After they are done with you, senior scammers begin working you into putting even more money. They say it’s the only way to profit from trading even more. After making the mistake of investing even further, you’ll begin wanting to get out of this and withdraw what you have left.

Unfortunately, the con-artists have no such thing in mind. They will now begin persuading you to wait it out and not withdraw right now. The angle here is pretty blunt – traders have a limited time period for filing a chargeback with their bank and get their money back. The “recovery department” will simply want to mislead you into missing thе crucial period and, along the way, losing any chance you might have of getting the money back.

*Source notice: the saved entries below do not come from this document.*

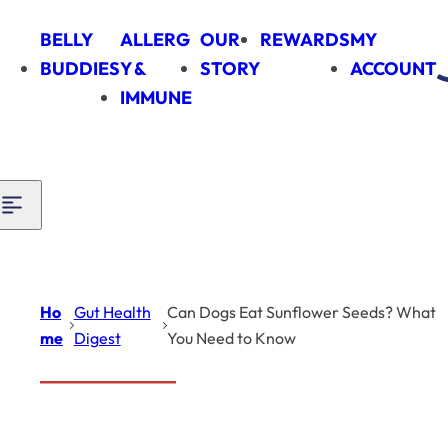
Skip to content
BELLY
ALLERG
OUR
REWARDS
MY
BUDDIES
Y &
STORY
ACCOUNT
IMMUNE
Ho
Gut Health
Can Dogs Eat Sunflower Seeds? What
me
Digest
You Need to Know
Introduction
Gut Health Digest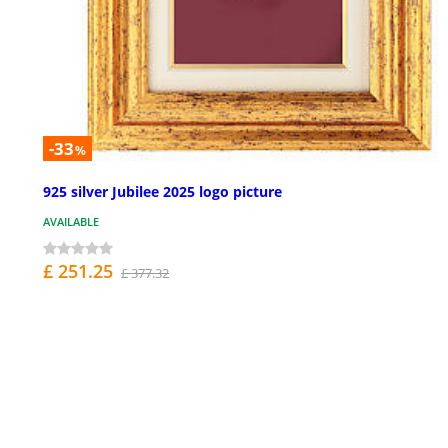
-33
%
925 silver Jubilee 2025 logo picture
AVAILABLE
£ 251.25
£ 377.32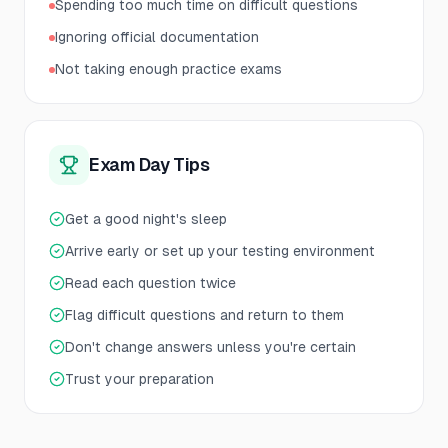
Spending too much time on difficult questions
Ignoring official documentation
Not taking enough practice exams
Exam Day Tips
Get a good night's sleep
Arrive early or set up your testing environment
Read each question twice
Flag difficult questions and return to them
Don't change answers unless you're certain
Trust your preparation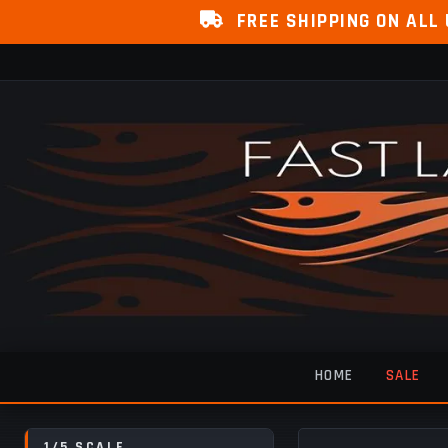
FREE SHIPPING ON ALL
HOME
SALE
1/5 SCALE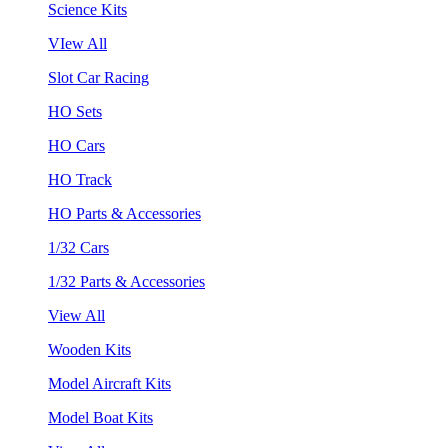
Science Kits
VIew All
Slot Car Racing
HO Sets
HO Cars
HO Track
HO Parts & Accessories
1/32 Cars
1/32 Parts & Accessories
View All
Wooden Kits
Model Aircraft Kits
Model Boat Kits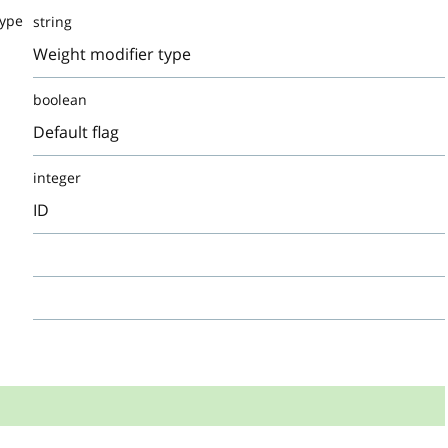
Type
string
Weight modifier type
boolean
Default flag
integer
ID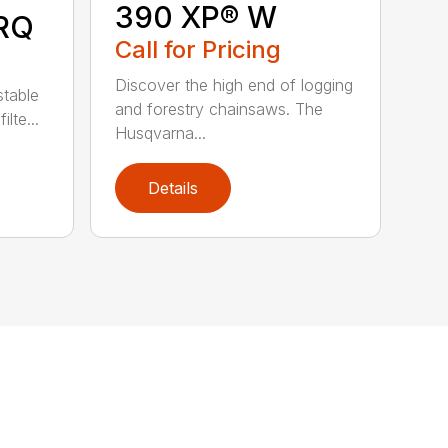
390 XP® W
RQ
Call for Pricing
Discover the high end of logging
stable
and forestry chainsaws. The
lte...
Husqvarna...
Details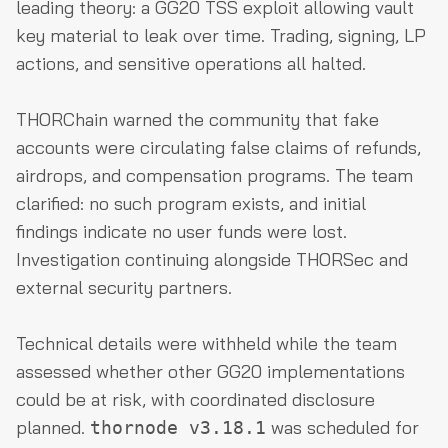
leading theory: a GG20 TSS exploit allowing vault
key material to leak over time. Trading, signing, LP
actions, and sensitive operations all halted.
THORChain warned the community that fake
accounts were circulating false claims of refunds,
airdrops, and compensation programs. The team
clarified: no such program exists, and initial
findings indicate no user funds were lost.
Investigation continuing alongside THORSec and
external security partners.
Technical details were withheld while the team
assessed whether other GG20 implementations
could be at risk, with coordinated disclosure
planned.
was scheduled for
thornode v3.18.1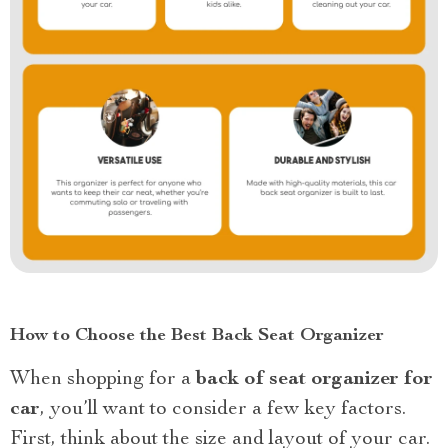
How to Choose the Best Back Seat Organizer
When shopping for a
back of seat organizer for
car
, you’ll want to consider a few key factors.
First, think about the size and layout of your car.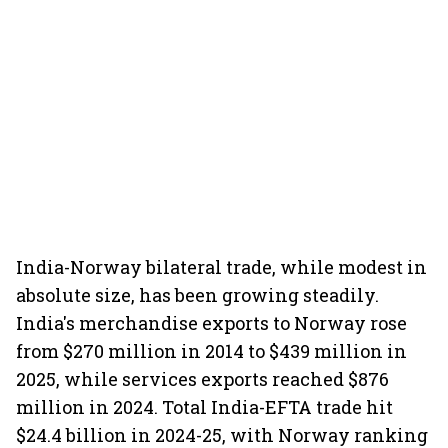
India-Norway bilateral trade, while modest in
absolute size, has been growing steadily.
India's merchandise exports to Norway rose
from $270 million in 2014 to $439 million in
2025, while services exports reached $876
million in 2024. Total India-EFTA trade hit
$24.4 billion in 2024-25, with Norway ranking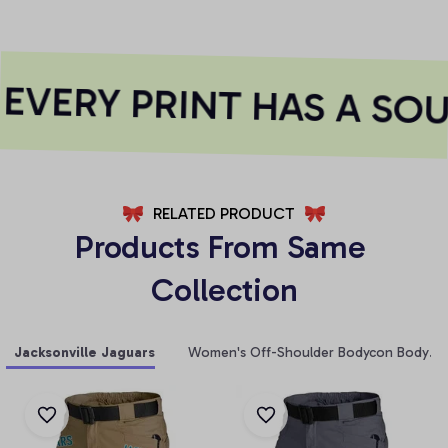
VERY PRINT HAS A SOU
RELATED PRODUCT
Products From Same 
Collection
Jacksonville Jaguars
Women's Off-Shoulder Bodycon Bodysui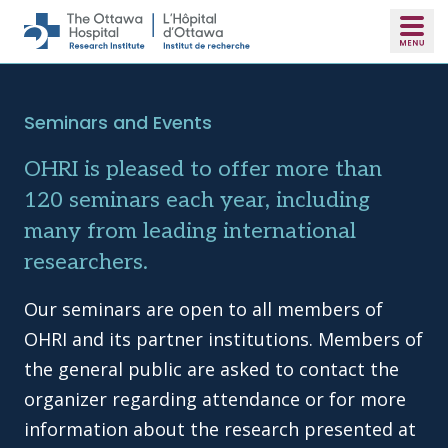
Skip to main content
Seminars and Events
OHRI is pleased to offer more than
120 seminars each year, including
many from leading international
researchers.
Our seminars are open to all members of
OHRI and its partner institutions. Members of
the general public are asked to contact the
organizer regarding attendance or for more
information about the research presented at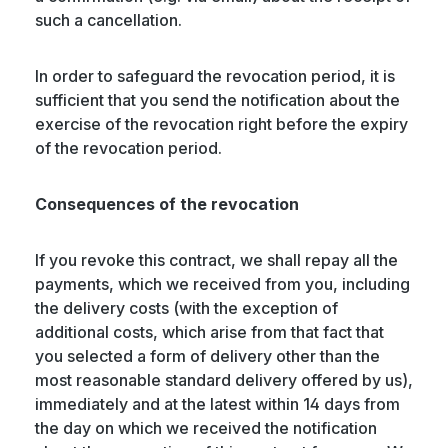
such a cancellation.
In order to safeguard the revocation period, it is
sufficient that you send the notification about the
exercise of the revocation right before the expiry
of the revocation period.
Consequences of the revocation
If you revoke this contract, we shall repay all the
payments, which we received from you, including
the delivery costs (with the exception of
additional costs, which arise from that fact that
you selected a form of delivery other than the
most reasonable standard delivery offered by us),
immediately and at the latest within 14 days from
the day on which we received the notification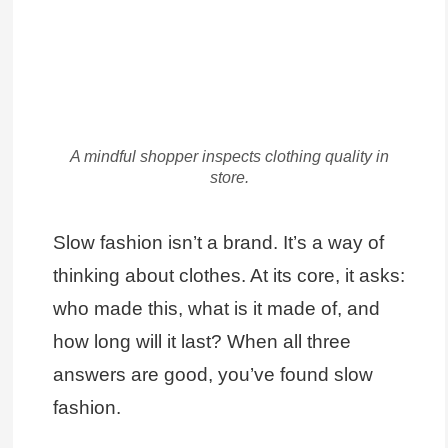
A mindful shopper inspects clothing quality in
store.
Slow fashion isn’t a brand. It’s a way of
thinking about clothes. At its core, it asks:
who made this, what is it made of, and
how long will it last? When all three
answers are good, you’ve found slow
fashion.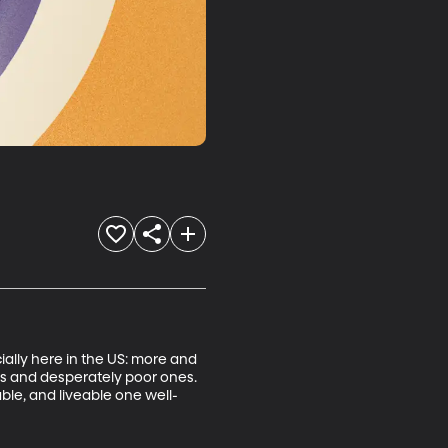
ially here in the US: more and 
oods and desperately poor ones. 
ble, and liveable one well-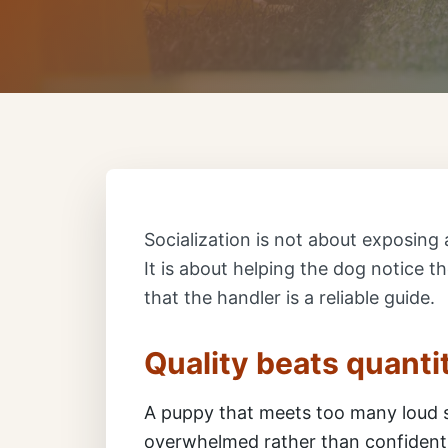
Socialization is not about exposing 
It is about helping the dog notice t
that the handler is a reliable guide.
Quality beats quanti
A puppy that meets too many loud 
overwhelmed rather than confident.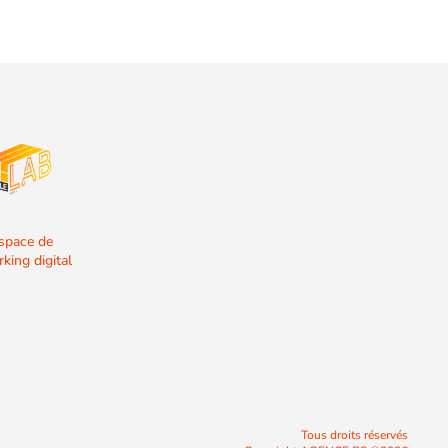
espace de
king digital
Tous droits réservés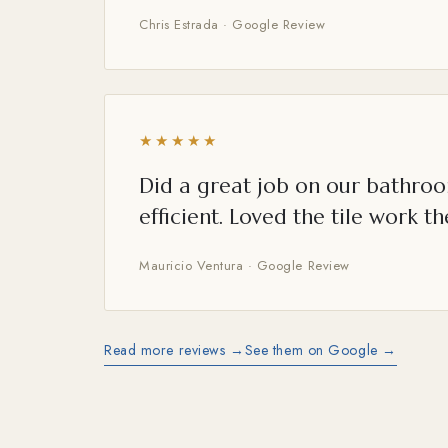
Chris Estrada · Google Review
★★★★★
Did a great job on our bathroo
efficient. Loved the tile work th
Mauricio Ventura · Google Review
Read more reviews →
See them on Google →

It is important here to take notice that both Visa and MasterCard are taking measures to combat unregulated forex brokerages by classifying all forex transactions as high risk. And with the case Traderia – they are correct in doing so. Furthermore, supporting their intention with clear actions – MasterCard has increased the previous time period of six months for filing a chargeback to a year and a half.

What to do when scammed?

As was mentioned above, scamming is quite the common in the trading world and, sadly, even you might suffer from it. In such an unfortunate case there still may be some available options for you.

You may contact your bank or credit card provider and file a chargeback. 

If, however, you have provided the broker with your credit card details, immediately cancel your credit card.

If you have given information regarding your online banking pass – you should switch it asap!

Beware of potential calls from self-described “recovery agencies”! They prey on scammed and vulnerable traders who are desperate to recover their losses. They will require an “up-front” payment to help you, but after paying them, no such help will be coming your way!